Your corporate communications must be message-driven

Thursday, June 4, 2009 by Chuck Gose
For those in internal communications, you know you have a fickle audience. Employee communication preferences change based on age, mood, geography, weather, height, hair color, whatever. You may have recently completed an employee engagement survey that said your employees like to read X message in Y vehicle. But that's just what they say. Is it actually what they do?

This is why your messages must be creative and crafted to reach your various audiences, targeted or not. If they don't feel the message applies to them, they'll likely ignore it and the rest of your content as a result.

You might be wondering why a guy who works for a company that has developed a communication vehicle would be saying to focus on the message. At the end of the day it doesn't matter how flashy or shiny your vehicle is. If the content or message stinks, employees will lose interest and stop paying attention.
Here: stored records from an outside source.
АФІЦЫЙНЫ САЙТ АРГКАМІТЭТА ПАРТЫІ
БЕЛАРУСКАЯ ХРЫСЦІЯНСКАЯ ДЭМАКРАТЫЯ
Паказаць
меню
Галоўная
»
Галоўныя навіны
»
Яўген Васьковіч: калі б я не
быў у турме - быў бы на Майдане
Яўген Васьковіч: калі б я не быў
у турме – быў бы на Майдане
Let's go with an auto analogy, since GM and Chrysler have been in the news lately. Your messages must drive action and change. They are the engine. But these messages must be delivered. Your vehicles, like newsletters, intranets, digital signage and town halls, are the wheels, sheet metal, leather interior and so forth. You can dress up your vehicles as much as you want, but if the engine fails or or sputters, nobody cares that it has heated seats. And if you are launching new communication vehicles, focus on the features your employees want and need. Heated seats may not be one of them.

Communication vehicles without creative and well-crafted messages is a waste. And messages without any vehicles is just plain silly. But without your messaging and content driving change, your organization won't go anywhere.

Your corporate communications must be message-driven.